If you really want to make a friend, go to someone's house and eat with him. The people who give you their food give you their heart. ~ Cesar Chavez
If yesterday hadn't been a Sunday we'd have kept the feast of St Martha. A woman of great faith, she was the one to whom Jesus revealed himself as 'the Resurrection and the Life', prompting her declaration of belief in him as the Christ, the Son of God, who has come into the world. (John 11:25-27) But when we think of Martha we more usually think of the homemaker who bustled about, preparing food for Jesus - and, most probably, whichever other disciples turned up with him.
We probably all know women like Martha - generous hostesses who always prepare and serve copious amounts of food, preferring to err on the side of abundance rather than 'just enough'. "All are welcome" is their motto, as they set another place at their ever-expanding table for an unexpected guest. They make us welcome, and give us food, yes, but in so doing, they most definitely give us their hearts.

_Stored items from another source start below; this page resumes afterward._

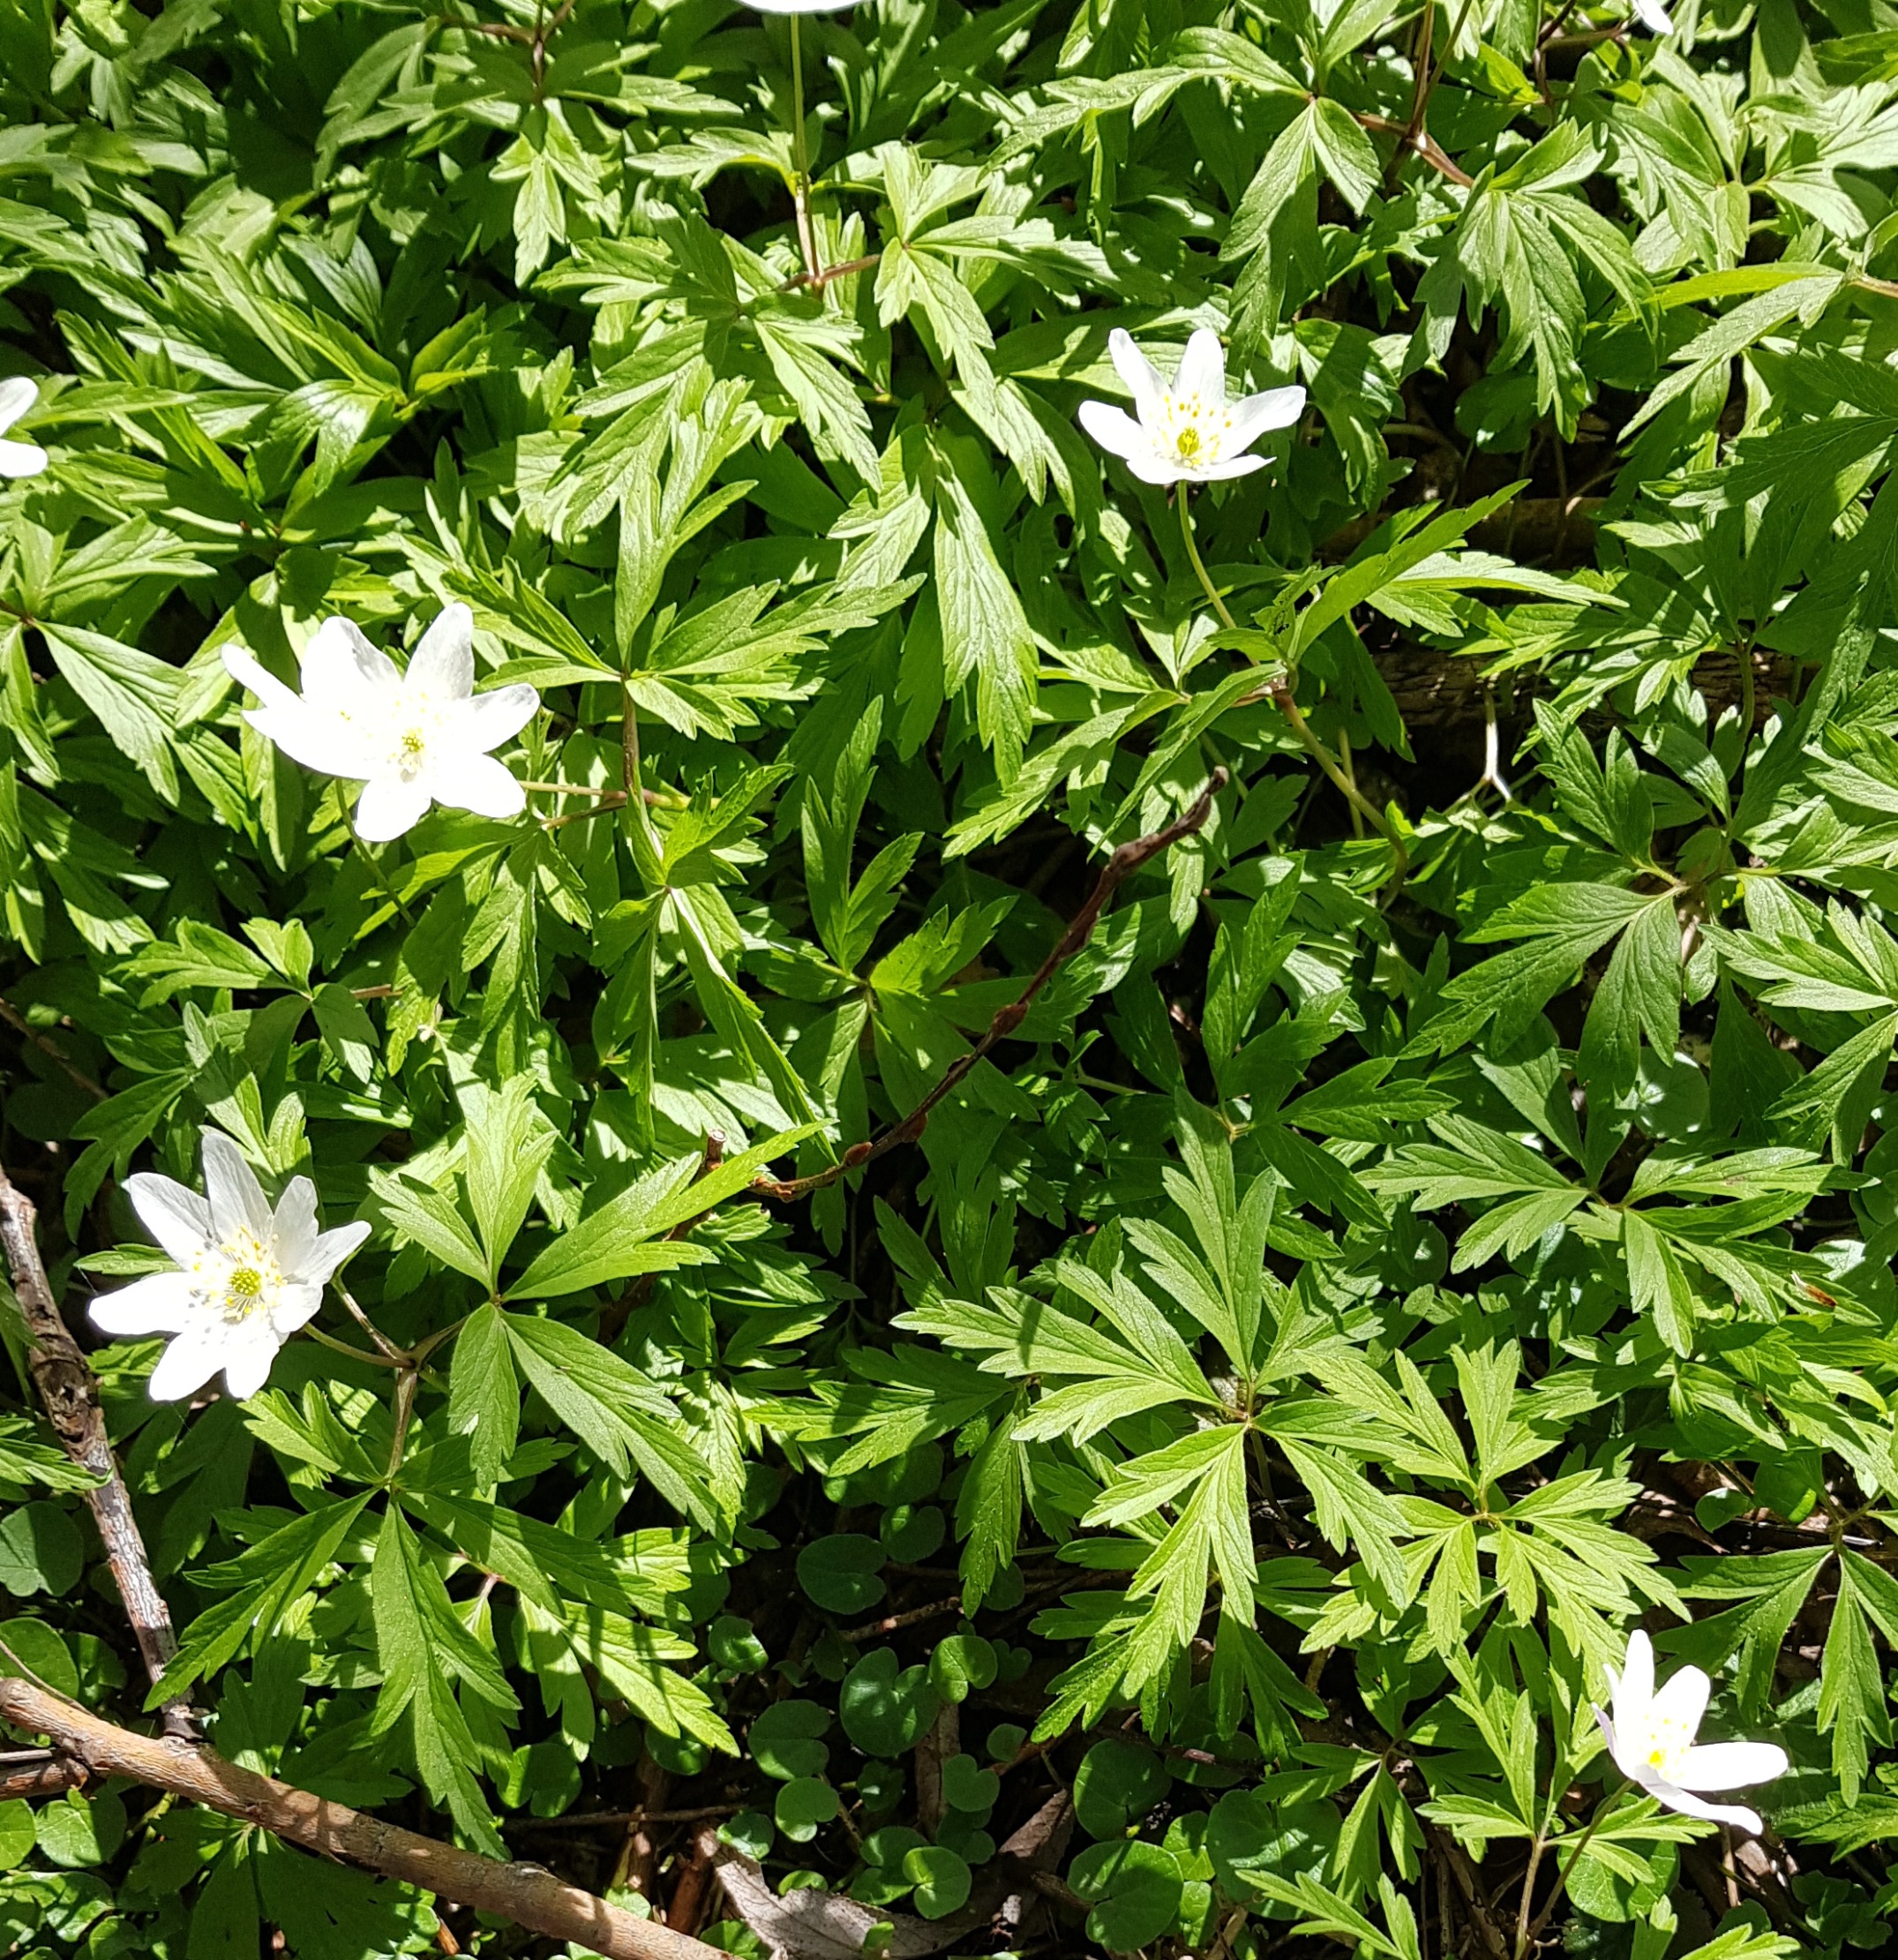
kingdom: Plantae
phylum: Tracheophyta
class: Magnoliopsida
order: Ranunculales
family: Ranunculaceae
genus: Anemone
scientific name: Anemone nemorosa
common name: Hvid anemone
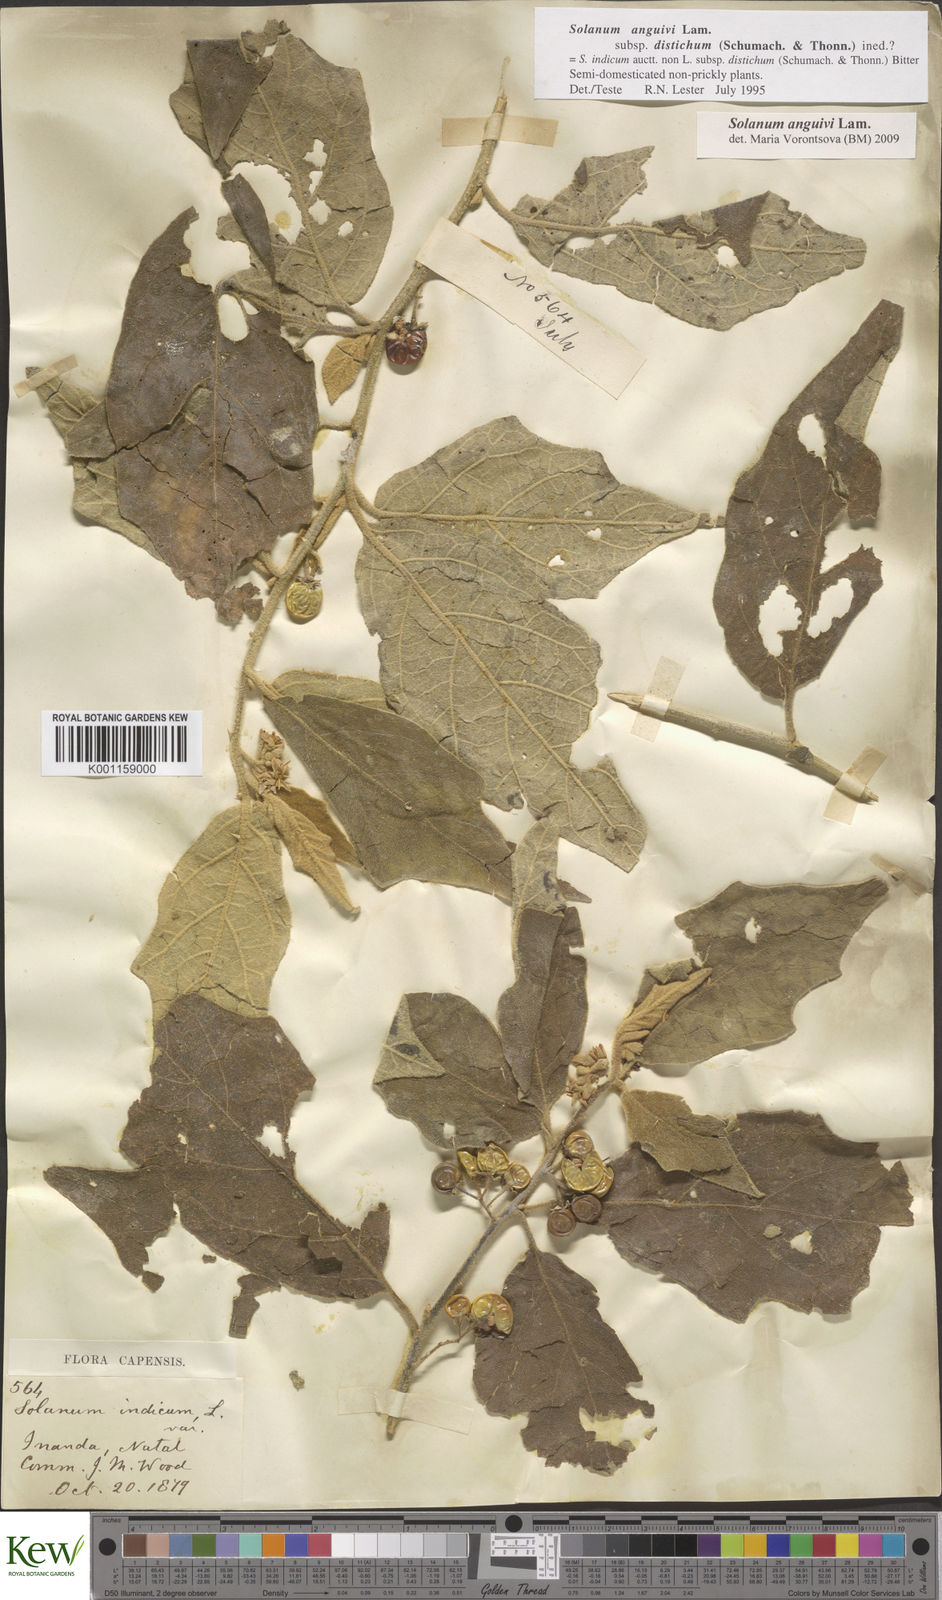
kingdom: Plantae
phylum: Tracheophyta
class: Magnoliopsida
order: Solanales
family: Solanaceae
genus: Solanum
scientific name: Solanum anguivi
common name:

So it feels very right that, on this Sunday falling on the feast of St Martha, the Gospel was the account of the feeding of the five thousand. It is a Gospel account of generosity par excellence. We begin with the selfless handing over of one's precious, well curated lunch, with the full expectation that in allowing it to be shared out, only a fraction might come back to be eaten by the giver. Did he worry that what came back wouldn't be enough to satisfy his growing hunger? He trusted, and handed the food over anyway. And then - miracle of miracles! - Jesus transforms these few loaves and fish into an abundant feast. Now, instead of a tiny snack, or even 'just enough' for each person, there's a plentiful abundance - more than enough for even the hungriest among them.
I'll end with a question arising from this Gospel, posed by the Religious Formation Conference, which appeared in my Twitter feed yesterday. It leaves me with more questions and challenges, not only related to sharing goods, but also around the issue of places at the table - the people to whom we give not just food, but also our hearts; our time and energy, our empathy and more:
How do we get from "not enough for everyone" to an abundance beyond our imagining? What does it mean to go from scarcity and fear to generosity and care?
May Martha, that generous, faith-filled hostess, and the boy who handed over his lunch to be shared with strangers, help and inspire us in responding to this.